#### Perform division of polynomials

• Find the quotient and the remainder of $$(3x^2 – 6x + 2) ÷ (x – 1)$$
• $$\begin{array}{c}\hspace{3cm}{\rm{ }}3x{\rm{ }} - 3\\x - 1\left){\vphantom{1\begin{array}{l}3{x^2} - 6x + 2\\\underline {3{x^2} - 3x{\rm{ }}} \\{\rm{ }} - 3x + 2\\{\rm{ }}\underline { - 3x + 3} \\{\rm{ }} - 1\end{array}}}\right. \!\!\!\!\overline{\,\,\,\vphantom 1{\begin{array}{l}3{x^2} - 6x + 2\\\underline {3{x^2} - 3x{\rm{ }}} \\{\rm{ }} - 3x + 2\\{\rm{ }}\underline { - 3x + 3} \\{\rm{ }} - 1\end{array}}}\end{array}$$

∴ Quotient $$= \underline{\underline {3x - 3}}$$
Remainder $$= \underline{\underline { - 1}}$$

#### Understand the remainder theorem

• Consider $$f(x) = 2{x^3} + 6{x^2} + 2x - 7$$.
(a) Find the values of f(1) and f(–1).
(b) Hence, find the remainder of f(x) ÷ (x + 1).
• $$\begin{array}{1}a)\qquad f(1) \\= 2{(1)^3} + 6{(1)^2} + 2(1) - 7\\= 2 + 6 + 2 - 7\\= \underline{\underline 3} \end{array}$$

$$\begin{array}{1}f( - 1) \\ = 2{( - 1)^3} + 6{( - 1)^2} + 2( - 1) - 7\\ = - 2 + 6 - 2 - 7\\ = \underline{\underline { - 5}} \end{array}$$

(b) By the remainder theorem, we have
remainder = f(–1)
= –5

#### Understand the factor theorem

• Let $$h(x) = 6{x^3} - 4{x^2} - 9x + 6$$.
Determine whether each of the following is a factor of h(x) by using the factor theorem.
(a) $$x - 1$$
(b) $$2x + 3$$
• $$\begin{array}{1}a)\qquad h(1)\\ = 6{(1)^3} - 4{(1)^2} - 9(1) + 6\\ = - 1\\ \ne 0\end{array}$$
$$\therefore x -1$$ is not a factor of h(x).

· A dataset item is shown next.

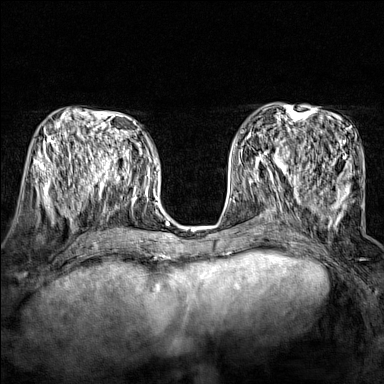
Breast MRI (dynamic contrast-enhanced), one axial slice. Dynamic contrast-enhanced series, time point 2 of 7 at this slice position (early post-contrast). 1.5 T. TE 1.8 ms, TR 5 ms. 1 mm slice thickness. 384 × 384 image matrix, field of view 280 × 280 mm. Female patient.
Structures marked on this image (semi-automatically segmented with operator editing):
- enhancing-tissue mask used for the functional tumour volume (all voxels passing the contrast-enhancement thresholds inside the analysis volume; usually the tumour): bounding box (x1, y1, x2, y2) in pixels: (243, 141, 293, 174)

$$\begin{array}{1}b)\qquad h( - \frac{3}{2}) \\= 6{( - \frac{3}{2})^3} - 4{( - \frac{3}{2})^2} - 9( - \frac{3}{2}) + 6\\ = - \frac{{39}}{4}\\ \ne 0\end{array}$$
$$\therefore 2x+ 3$$ is not a factor of h(x).